Our group has also made presentations to county health department staff, including physicians and nurses, and we always emphasize that healthcare professionals can become somewhat desensitized to herpes and HPV diagnosis, perhaps because these infections typically aren’t serious in the sense of a life-threatening illness. This diagnosis might be “just herpes, just warts, just an abnormal Pap test” to them, but not to the patient. I’ve heard stories of people receiving their diagnosis over the phone or through a letter! With both herpes and HPV, people need appropriate counseling, including a sense of how common both infections are, how to be responsible partners, and resources for emotional and social support.

Talk a bit about what you offer online, say, if someone from another state or country reaches out to you?

We offer a message board, currently set up as a Yahoo! Group. We have over 1,200 subscribed members, from all over the world. Another service is our online hosted chats; our support chat is every third Tuesday of the month at 9 pm ET, and anyone can jump into a chat room and ask questions about the group, or ask for help related to support.

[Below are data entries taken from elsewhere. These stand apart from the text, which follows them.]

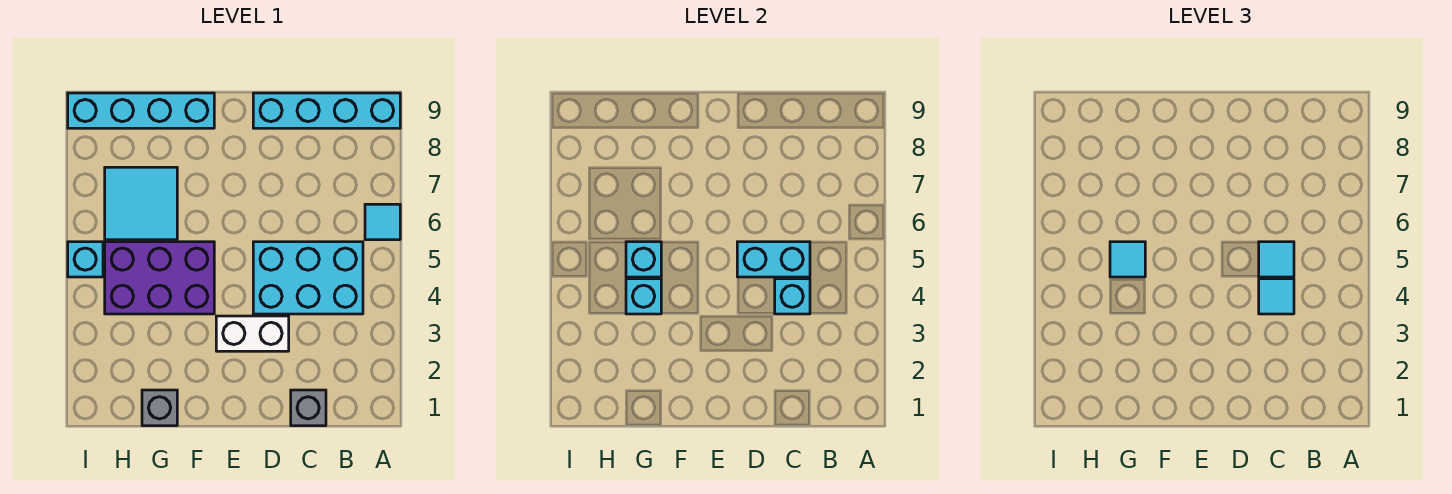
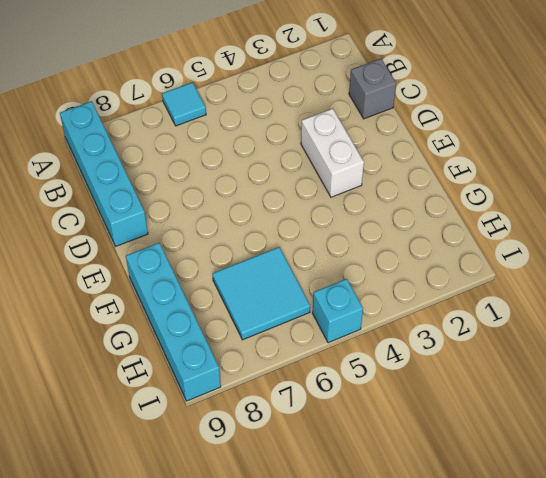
none -> cyan 2x3 brick [253,242,363,314]
none -> purple 2x3 brick [105,242,214,314]
none -> grey 1x1 brick [142,390,177,426]

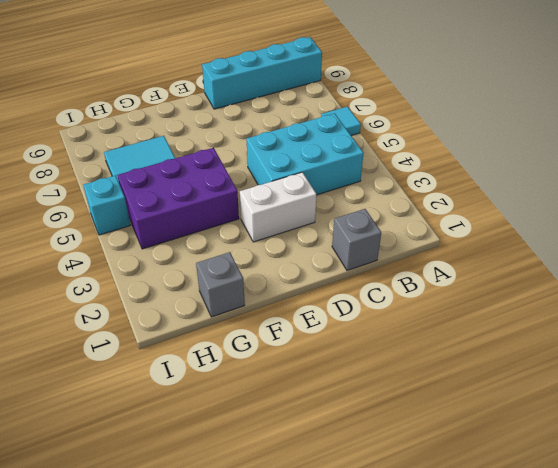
none -> cyan 1x4 brick [68,93,214,128]
none -> cyan 1x1 brick [775,279,810,314]
none -> cyan 1x2 brick [737,242,810,277]

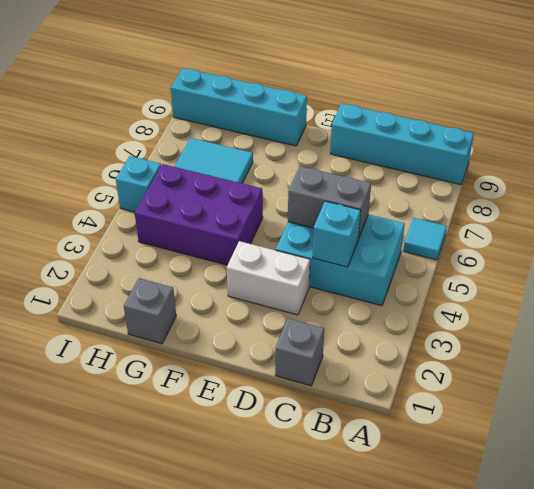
grey 1x2 brick [288,166,371,239] -> cyan 1x2 brick [737,242,810,277]
none -> cyan 1x1 brick [626,279,661,314]
none -> cyan 1x1 brick [626,242,661,277]
none -> cyan 1x1 tile [1259,279,1294,314]

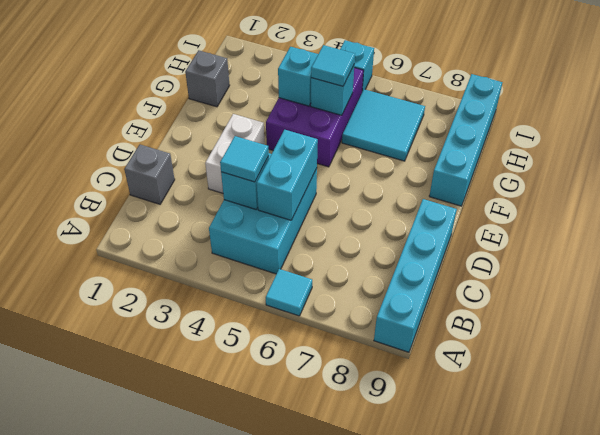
none -> cyan 1x1 tile [1259,242,1294,277]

Also, we have a database of people who volunteer their e-mail address and/or phone number in case somebody in crisis needs help right away. I put my own phone number everywhere! I think it can be helpful to connect with someone having the same experiences as you. I went to numerous counselors trying to accept my diagnosis, and they just didn’t get it, why it was such a big deal to me. It can be a traumatic experience to get diagnosed and it’s hard to talk with partners. The emotional impact is such an area of need, and that’s why we place such importance on one-to-one contact. While we provide a great outlet for support and fellowship locally in Charlotte, we definitely welcome those outside of the Queen city to take part in our online community too.